2. Whether, on the facts and in the circumstances of the case, there was material for the Tribunal to hold that the assessee was denied the opportunity to prove the genuineness of his claim in respect of cash payments exceeding Rs. 2,500?'
2. In U.P. Hardware Store v. CIT : 104ITR664(All) , this court held that payments made to the suppliers for purchase of goods would be covered by the word 'expenditure' used in Section 40A(3) and could be disallowed if they are made in cash in sums exceeding Rs. 2,500. Following that decision, our reply to the first question is in the negative, against the assessee and in favour of the revenue.
3. In Munnalal Murlidhar v. CIT : 79ITR540(All) the principle laid down by this court was that, under Section 37 of the Indian I.T. Act, 1922, it was the duty of the ITO to enforce the attendance of a witness, whose evidence was material and that his failure to do so would vitiate the assessment. This principle is equally applicable under Section 133 of the present Act.
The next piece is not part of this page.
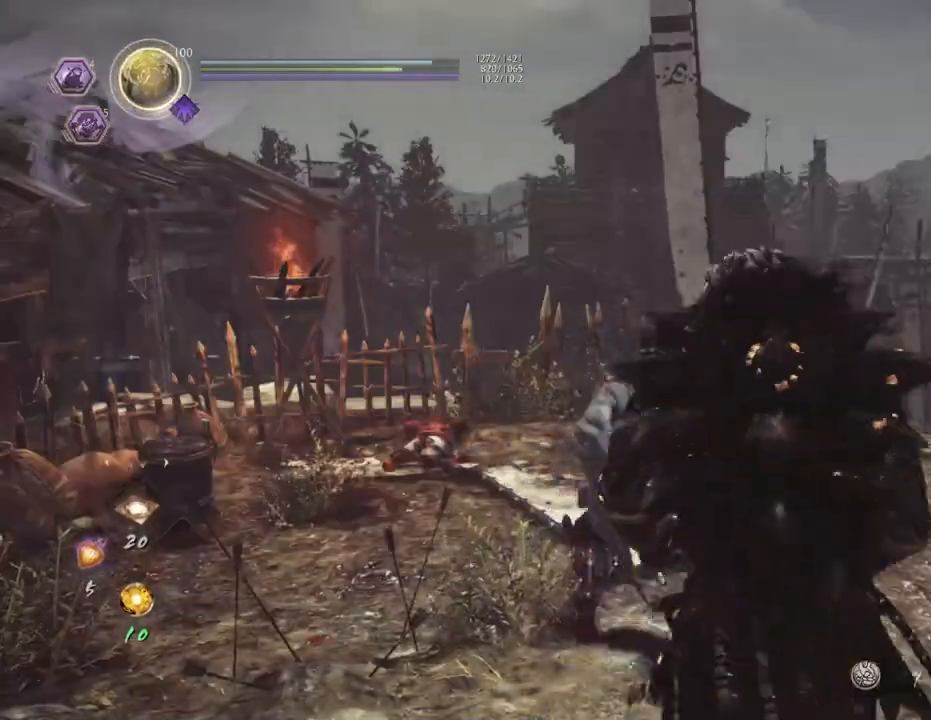
{"buttons": [], "left_stick": "center", "right_stick": "center", "events": [[267, "CIRCLE", "up"], [300, "R1", "up"]]}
4. In the present case, the position is that the assessee wanted to examine the concerned parties in order to justify the impugned cash payments. He asked the ITO to summon them and offered to bear the necessary expenses. The ITO refused to oblige, observing:
'In spite of repeated opportunities given to the assessee, the assessee has not been able to prove the inconvenience and difficulty it should haveinvolved to the payee if the payment had been made by crossed cheques or crossed bank drafts. Summoning that party might have at the most proved the genuineness of the party and the genuineness of the payment. But that should have not helped the assessee in discharging his onus of proving the inconvenience or difficulty to the payee. Since the assessee has failed to prove that his case falls within the exceptions as provided by Rule 6DD of the I.T. Rules, the payments amounting to Rs. 42,770 made in cash shall be disallowed and shall be added to the total income of the assessee.'
5. In this, the ITO has assumed that the evidence of the payees will not be helpful to the assessee in bringing out the compelling circumstances for making cash payments. That this assumption was not correct is clearly borne out from the judgment of the AAC. Before the AAC, the assessee produced confirmatory letters from some of the concerned parties which said that, although the assessee wanted to give crossed cheque or bank draft, they did not accept the same as they needed cash amount for their business purposes. Acting upon these confirmatory letters the AAC granted relief to the assessee holding that the requirements of Clause (j) of Rule 6DD were satisfied. Even otherwise, the assumption was arbitrary and baseless. If not the payees, who else could be a better witness to depose as regards the compelling circumstances under which payments were made in cash Their evidence was as much material on this aspect as on the other aspect whether the payments were in fact received by them. On the principles stated above, it was the duty of the ITO to summon them, of course, if the assessee was prepared to bear the expenses, as he really was. His failure to do so amounted to a denial to let the assessee produce evidence and vitiated the assessment.
6. Learned counsel for the revenue, however, argued that the effect was cured as the AAC had permitted the assessee to produce the evidence. We are unable to accept this argument. Before the AAC, confirmatory letters of some and not all the payees were produced. He did not summon the payees whose confirmatory letters were not produced. On the other hand, he justified the action of the ITO observing that 'the request of the appellant to issue summons under Section 131 to all the parties from all over amounted to setting an impossible task for the Income-tax Officer'. We cannot see any such impossibility. The assessee was prepared to pay the expenses. All that the ITO had to do was to sign and issue the summons. That could not pose any serious problem.
7. In these circumstances, we are one with the Tribunal in holding that the assessee was denied opportunity to justify the cash payments exceeding Rs. 2,500. But we see no legal justification for the consequent action of the Tribunal in deleting outright the addition retained by the AAC onthis ground. The Tribunal ought to have remanded the case to the ITO and asked him to pass fresh orders in that behalf after summoning the parties concerned. Question No. 2 is replied accordingly.
8. In view of the divided success, the parties will bear their own costs.